Les «cols blancs» aussi menacés

De plus, la robotisation n’affectera pas que les travaux faiblement qualifiés mais aussi les emplois hautement qualifiés. Juristes, conseillers fiscaux ou journalistes en font partie. Dans le dernier cas, l’expert cite l’exemple de logiciels qui permettent déjà d’écrire des textes à caractère répétitif comme l’analyse de résultats d’entreprise, le compte rendu de manifestations sportives, etc. «Les cols blancs sont aussi menacés», estime-t-il.

Et quelles fonctions ne pourront pas être remplacées par les robots? Il cite d’une part toutes les activités véritablement créatives. D’autre part, des tâches qui requièrent une habileté particulière de l’homme, à l’exemple du travail assuré par les électriciens, les plombiers ou le personnel médical.
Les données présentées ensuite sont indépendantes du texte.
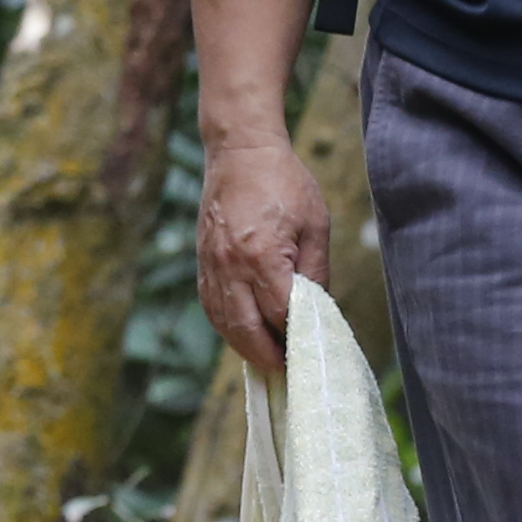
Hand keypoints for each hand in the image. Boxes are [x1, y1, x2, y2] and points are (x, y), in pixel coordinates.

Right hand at [196, 131, 332, 376]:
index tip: (311, 353)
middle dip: (268, 355)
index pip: (281, 314)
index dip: (296, 336)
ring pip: (224, 322)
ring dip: (244, 346)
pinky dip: (227, 326)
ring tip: (266, 359)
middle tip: (287, 371)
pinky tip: (242, 333)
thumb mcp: (315, 224)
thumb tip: (318, 309)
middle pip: (247, 329)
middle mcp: (231, 265)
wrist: (239, 151)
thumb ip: (316, 271)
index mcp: (263, 255)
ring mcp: (212, 264)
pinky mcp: (203, 260)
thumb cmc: (284, 182)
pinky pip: (211, 305)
Face à la disparition massive d’emplois attendue, il estime que les gouvernements devront aussi réfléchir différemment à la manière dont les richesses seront distribuées. Que pense-t-il de l’idée d’introduire un revenu de base inconditionnel? Si l’Américain indique avoir entendu parler de cette proposition qui sera bientôt soumise en votation en Suisse, il s’est dit toutefois étonné du montant du revenu évoqué qui lui paraît très élevé.